Model Architecture: Designing neural architectures that explicitly build and manipulate structured representations (like the $R(N)$ graph) rather than relying solely on implicit embeddings. This points towards neuro-symbolic hybrids.
Evaluation Diagnostics: Using ToU-based probes as fine-grained diagnostic tools to understand specific weaknesses in existing models (e.g., "Model X fails on causal reasoning but is good at entity tracking").
Cross-Modal Understanding: Extending the ToU concept to multimodal comprehension (e.g., understanding video narratives or illustrated stories).
Real-World Deployment: Direct application in domains where structured understanding is critical: automated tutoring systems that assess story comprehension, AI legal assistants that parse case narratives, or clinical AI that interprets patient history narratives.

9. References

Dunietz, J., Burnham, G., Bharadwaj, A., Rambow, O., Chu-Carroll, J., & Ferrucci, D. (2020).
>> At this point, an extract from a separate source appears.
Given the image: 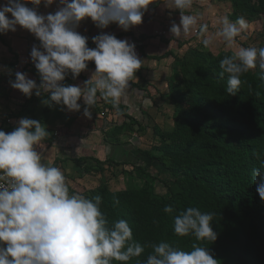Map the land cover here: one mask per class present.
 Instances as JSON below:
<instances>
[{"label": "clouds", "instance_id": "obj_1", "mask_svg": "<svg viewBox=\"0 0 264 264\" xmlns=\"http://www.w3.org/2000/svg\"><path fill=\"white\" fill-rule=\"evenodd\" d=\"M30 2L41 4V0ZM53 2L44 0L45 6ZM152 3L153 0H59L58 10L44 15L28 7L25 0H5L0 4V34L15 32L19 25L40 41L39 48L33 46L30 52L39 73V85L26 73L17 71L10 86L29 98L34 90L36 96L48 94L44 104L51 106L54 102L69 111H79L78 101L82 98L88 118L98 98L119 112L129 82L142 66L135 44L102 32L92 37L96 47L89 48L88 37L80 34L77 27L90 18L100 29L116 23L127 31L142 23ZM167 5L180 11L179 25L173 22L170 28L174 36L194 31L199 35L207 33V24L200 23L195 15L185 14L193 0H168ZM220 23L222 27L214 36L203 39L204 47H210L215 36H219L231 48L249 26L243 16L235 22L224 17ZM89 61H94L95 71L83 87L62 83L69 72L73 79L78 77L88 68ZM219 63L220 76L228 74L226 92L235 95L242 75L257 65L264 78V47L241 46ZM49 135L45 125L31 118H21L11 132L0 130V264H127L140 257L146 246L152 252L142 264H219L209 248L200 244H193L190 251L167 242L141 245L133 239L127 220L109 223L101 211L100 195L88 198L70 194L64 172L37 150L43 148ZM252 175L264 201V160ZM163 211L171 214L173 208L165 206ZM214 216L213 212L187 207L174 217L173 231L179 236L192 235L197 241L214 242Z\"/></svg>", "mask_w": 264, "mask_h": 264}, {"label": "trees", "instance_id": "obj_2", "mask_svg": "<svg viewBox=\"0 0 264 264\" xmlns=\"http://www.w3.org/2000/svg\"><path fill=\"white\" fill-rule=\"evenodd\" d=\"M224 1L232 3L234 10L242 3L247 9L242 12L244 17L264 18V0ZM262 38L264 41V34ZM187 55L189 62L184 73L191 79L193 91L182 98L185 109L177 116L175 134L170 136L171 153L156 156L136 150L143 159L134 163L94 160L95 172H103L106 165L105 169L122 174L123 168L130 165L136 174L149 181L144 189L130 188L103 196L101 211L110 224L118 219L127 220L133 239L141 245L167 242L190 251L193 244H200L209 248L219 264H264V201L256 191L257 183L252 175L253 169L259 168L264 160V78L257 65L242 75L240 89L230 95L226 92L228 74L220 76L219 63L228 54L216 59L201 50H189ZM203 61L206 64L202 65ZM206 93H212L230 108L212 107ZM103 110L104 115L109 112L124 119L117 126L118 132L126 131L133 124L143 130V125L128 116L123 106L119 112L112 105ZM166 157L171 167L166 166ZM154 164L163 172L156 170ZM164 174L176 181L179 191L163 184L159 177ZM150 182L163 185L166 196L159 198L152 194ZM165 206H171L173 212L165 213ZM190 206L215 213L212 228L217 239L214 242H201L192 235L174 233V217ZM151 252L152 248L146 246L140 257L130 259L127 264H142ZM113 264L124 262L113 261Z\"/></svg>", "mask_w": 264, "mask_h": 264}, {"label": "crops", "instance_id": "obj_3", "mask_svg": "<svg viewBox=\"0 0 264 264\" xmlns=\"http://www.w3.org/2000/svg\"><path fill=\"white\" fill-rule=\"evenodd\" d=\"M25 2L28 7H34L38 13L44 15L50 12L54 13L60 7L59 0H54L48 6H45L44 0H41V4L38 6L33 5L30 0H25ZM158 3L153 0V3L145 11L142 23L132 26L127 31L116 23L100 29L90 18H85L77 27L80 34L88 37L87 46L89 48L96 47L92 42V37L102 32L113 34L117 39H126L135 44V51L142 60V66L135 73L133 80L129 82V90L126 97L122 98L120 106L124 107L128 116L140 124H143L146 108L143 95L152 87L151 81H154L153 85L159 81L153 80L155 76L158 77L155 69L162 62L157 60L169 53L171 55L174 48L180 49L178 40L182 38L179 36L177 39L170 32L172 25L170 23H175L176 16L180 15L179 10L164 6L163 3L157 6ZM161 10L165 15V17L160 16L162 19L158 18ZM186 12L190 14V11L186 10ZM166 15L170 18H167ZM9 18H12L10 14ZM39 45L40 41L19 25L15 32L8 31L0 34V130L6 133L11 132L21 118L40 121L47 127L50 135L43 141V148L37 150L42 153L45 160L61 168L66 176V182L70 183L68 186H71L75 179L84 178L89 168H95L94 160L117 161L118 158L126 155L128 149L124 145L126 143H123L126 131L118 132L117 130L119 121L124 120L113 113L104 115L103 109L111 104L102 98H98L97 104L91 109L92 116L88 118L84 115L86 105L82 98L78 101L81 104V109L69 111L66 106L57 105L54 102L51 106L44 104L43 101L48 98V94L36 96L34 90L33 95L29 98L19 90L13 89L9 82L14 81L17 71L26 73L39 85V73L30 57L32 47L39 48ZM153 63H156L157 66ZM94 71L95 63L89 61L88 68L75 79L69 72L68 80L64 84L83 87V82L88 80ZM130 113H133L137 118ZM126 122L130 124V121L126 120Z\"/></svg>", "mask_w": 264, "mask_h": 264}, {"label": "rangeland", "instance_id": "obj_4", "mask_svg": "<svg viewBox=\"0 0 264 264\" xmlns=\"http://www.w3.org/2000/svg\"><path fill=\"white\" fill-rule=\"evenodd\" d=\"M156 1L159 2L157 6L163 3L164 6L169 7L167 5L168 0ZM4 3L5 0H0V4ZM233 6L232 3L224 0H193V5L189 8L190 10L186 9L190 11V14L197 16L200 23L207 24L208 31L205 35H199L195 31L187 35L182 34V38L178 40L180 49L174 48L171 55H169V53L166 56H161L157 60L162 62L155 69L158 77L155 76L153 80L159 81L154 85V81H151L150 84L152 87L143 95L146 105L144 121H142L143 124L141 123V125H143V130H140L138 126L134 124L132 127L127 128L123 143H126L124 145L128 150L126 155L118 158V161L134 163L138 159H143V156L138 154L136 150L151 152L156 156L169 155L171 153L172 141L170 140V136L175 134L177 116L185 109L182 105V98L191 95L193 91L189 84V80L191 81V79L188 80L184 73L189 62L187 57V52L189 50H201L205 54H210L216 59H219L221 54L226 53L230 55L241 46L264 47L262 38L264 34V18L257 17L256 15L250 18L244 17L242 12H245V10L247 11L246 7H244L242 3H238L239 8L234 10ZM186 10L185 14H188L189 12H186ZM162 11L163 10L160 11L158 18H160V16L165 17ZM239 16H243L249 26L236 38V43L233 47L229 48L223 38L219 36H215L214 43L210 47L206 48L203 46V39L206 36H214L222 27L220 23L222 18L227 17L231 22H235ZM166 17L170 18V16L167 15ZM175 23H180V15L176 16ZM165 24L170 25L172 23ZM177 39L179 38L177 37ZM153 64L157 66L156 63ZM204 64L206 63L203 61L202 65ZM206 98L211 103L210 105L212 107L226 110L227 106L225 107L224 103L219 98L217 99L212 93H206ZM106 113L109 114V112ZM130 114L134 115L133 113ZM135 117L137 118V116ZM122 123L123 121H119L118 124L121 125ZM134 138H137L138 141L133 142ZM168 145L170 147H167ZM164 161L166 166L171 167V161L167 157ZM154 165L156 166V170L163 172L161 167L157 164ZM105 167L103 172H95L94 169L89 168L84 178H78V180L73 179L74 184L71 185L72 187L69 186L70 194L78 193L88 198L100 195L103 201V196L107 194L123 192L130 188L140 190L147 187L146 184L149 182L148 179L136 174L133 167L130 165L123 168L125 171L122 174L116 173L112 169H105ZM159 179L162 180L163 184L172 188L175 192L179 191V185L169 175L164 174L160 176ZM150 186L153 188L152 194L156 197L164 198L166 196L167 189L163 185L157 182H150Z\"/></svg>", "mask_w": 264, "mask_h": 264}, {"label": "water", "instance_id": "obj_5", "mask_svg": "<svg viewBox=\"0 0 264 264\" xmlns=\"http://www.w3.org/2000/svg\"><path fill=\"white\" fill-rule=\"evenodd\" d=\"M137 141H138V139L137 138H134L133 142H137Z\"/></svg>", "mask_w": 264, "mask_h": 264}]
</instances>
To Test Machine Comprehension, Start by Defining Comprehension. arXiv preprint arXiv:2005.01525.
Kintsch, W. (1988). The role of knowledge in discourse comprehension: A construction-integration model. Psychological review, 95(2), 163.
Chen, D., Fisch, A., Weston, J., & Bordes, A. (2017). Reading Wikipedia to Answer Open-Domain Questions. Proceedings of ACL.
Devlin, J., Chang, M. W., Lee, K., & Toutanova, K. (2019). BERT: Pre-training of Deep Bidirectional Transformers for Language Understanding. Proceedings of NAACL-HLT.
Zhu, J. Y., Park, T., Isola, P., & Efros, A. A. (2017). Unpaired Image-to-Image Translation using Cycle-Consistent Adversarial Networks. Proceedings of ICCV. (Cited as an example of clear objective formulation).
McCoy, R. T., Pavlick, E., & Linzen, T. (2019). Right for the Wrong Reasons: Diagnosing Syntactic Heuristics in Natural Language Inference. Proceedings of ACL.